The regression models obtained were further validated by comparing the experimental results with those predicted by the models under the optimal conditions (Table 5). Predicted values closely matched with the experimental ones, confirming the adequacy of the regression models describing the relationship between germination conditions and the studied response variables in germinated moringa.

4. Conclusions

This investigation shows that germination is a feasible approach to improve the nutritional and bioactive quality of moringa seeds, but the extent of nutritional and functional improvement depended on the germination temperature and time.
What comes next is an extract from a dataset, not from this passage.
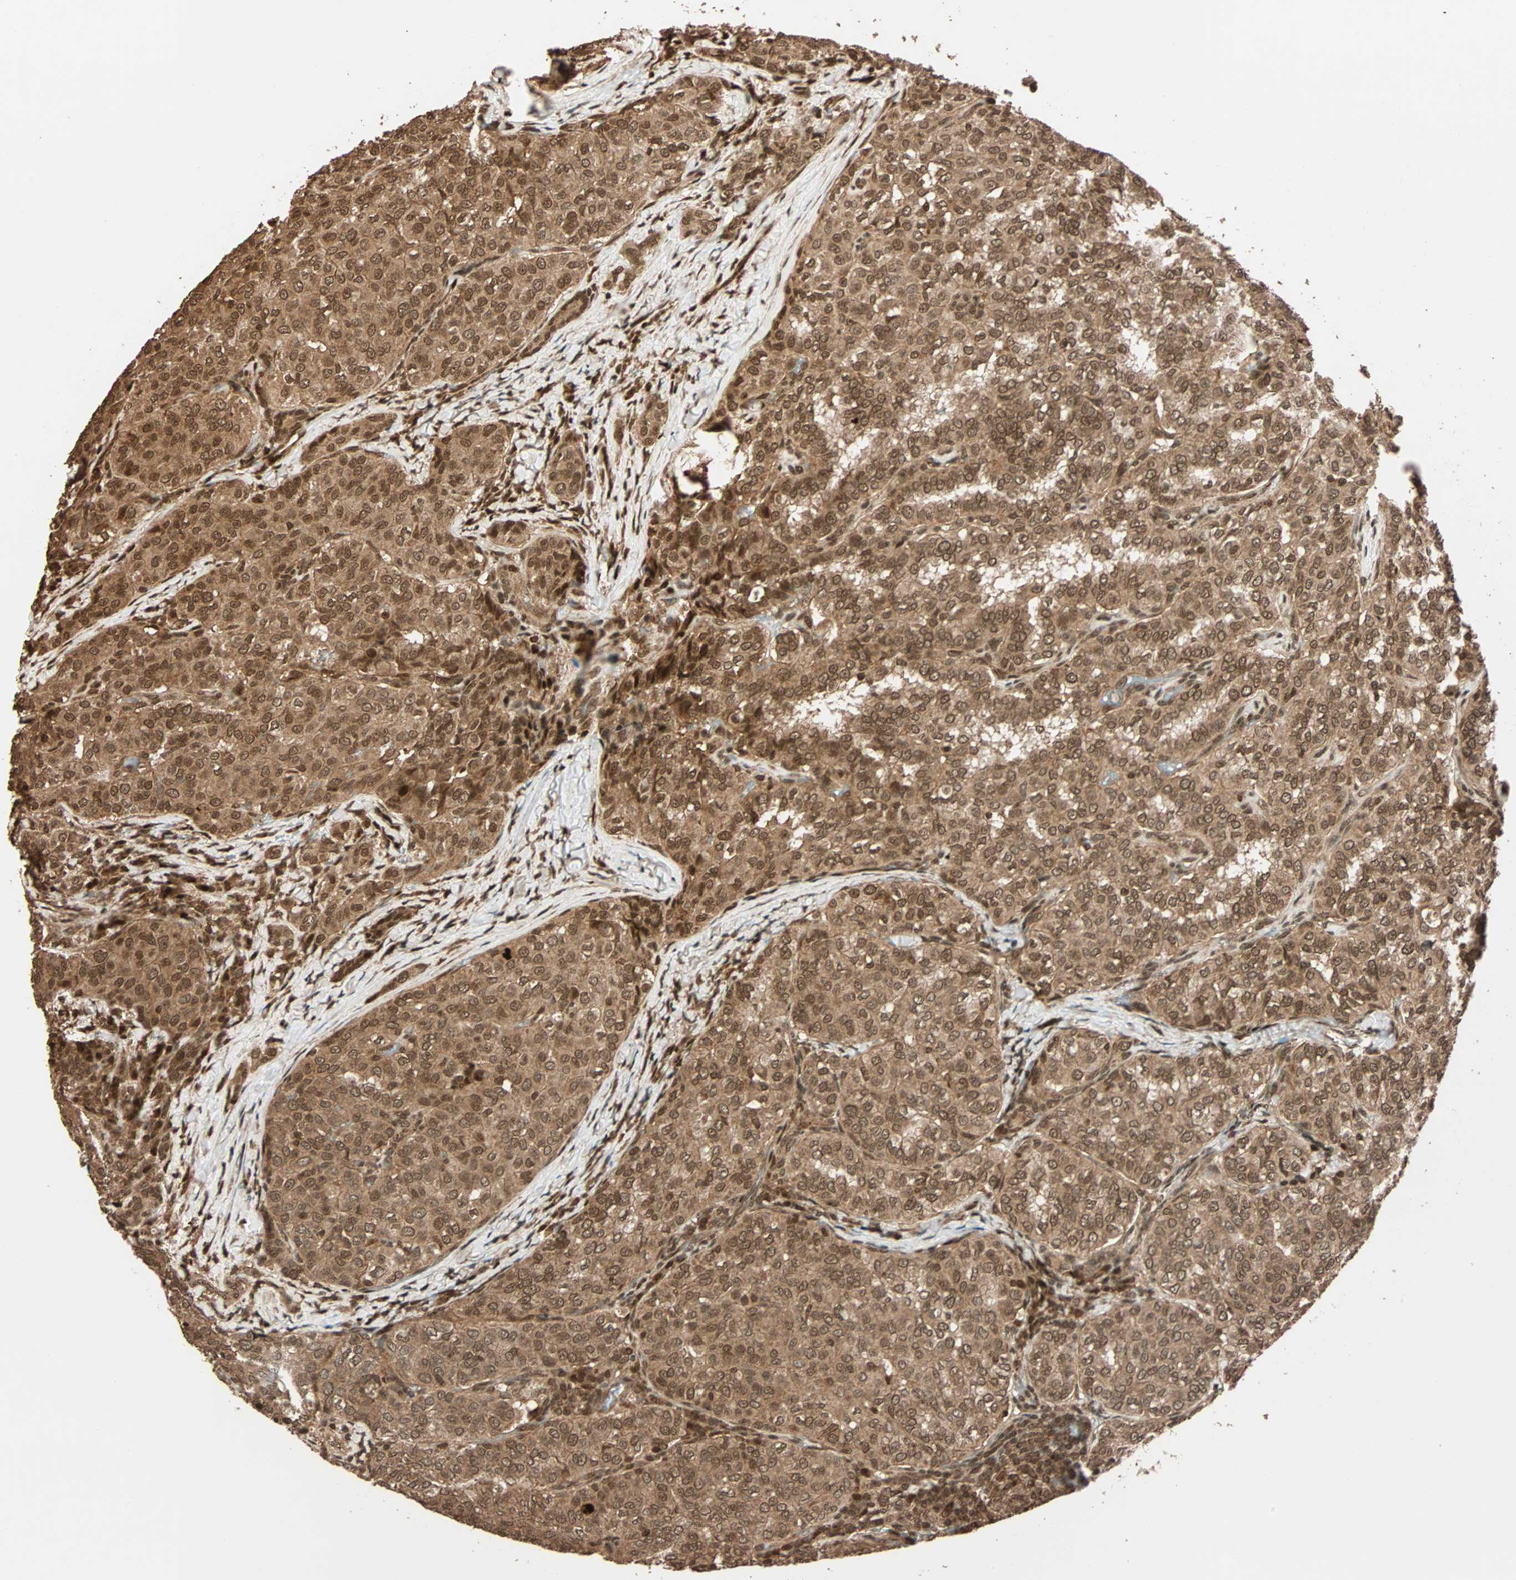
{"staining": {"intensity": "moderate", "quantity": ">75%", "location": "cytoplasmic/membranous,nuclear"}, "tissue": "thyroid cancer", "cell_type": "Tumor cells", "image_type": "cancer", "snomed": [{"axis": "morphology", "description": "Normal tissue, NOS"}, {"axis": "morphology", "description": "Papillary adenocarcinoma, NOS"}, {"axis": "topography", "description": "Thyroid gland"}], "caption": "Papillary adenocarcinoma (thyroid) tissue exhibits moderate cytoplasmic/membranous and nuclear expression in approximately >75% of tumor cells (DAB IHC with brightfield microscopy, high magnification).", "gene": "ALKBH5", "patient": {"sex": "female", "age": 30}}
Germination enhanced the content of fiber, fat, riboflavin, GABA and FPC, as well as the antioxidant potential of moringa sprouts. Total GLS decreased during germination at 96 h while some individual GLS (glucomoringin and glucotropaeolin) increased during moringa sprouting at selected conditions. Multi-response optimization carried out by RSM allowed to identify the optimal germination conditions that maximize the quality of moringa sprouts, which were 28 °C for 24 h for enhancing the accumulation of riboflavin, free phenolics and antioxidant activity, while the highest thiamine levels were observed at 36 °C for 24 h. The accumulation of GLS and GABA was favored by higher germination temperatures and longer germination times (36 °C for 24 h). These results provide interesting insights for the production of moringa sprouts with high content of nutrients and bioactive compounds and large antioxidant potential that can be consumed as such or used as functional ingredients in novel foodstuffs such as pasta, instant powdered foods, snacks, bakery products and drinks.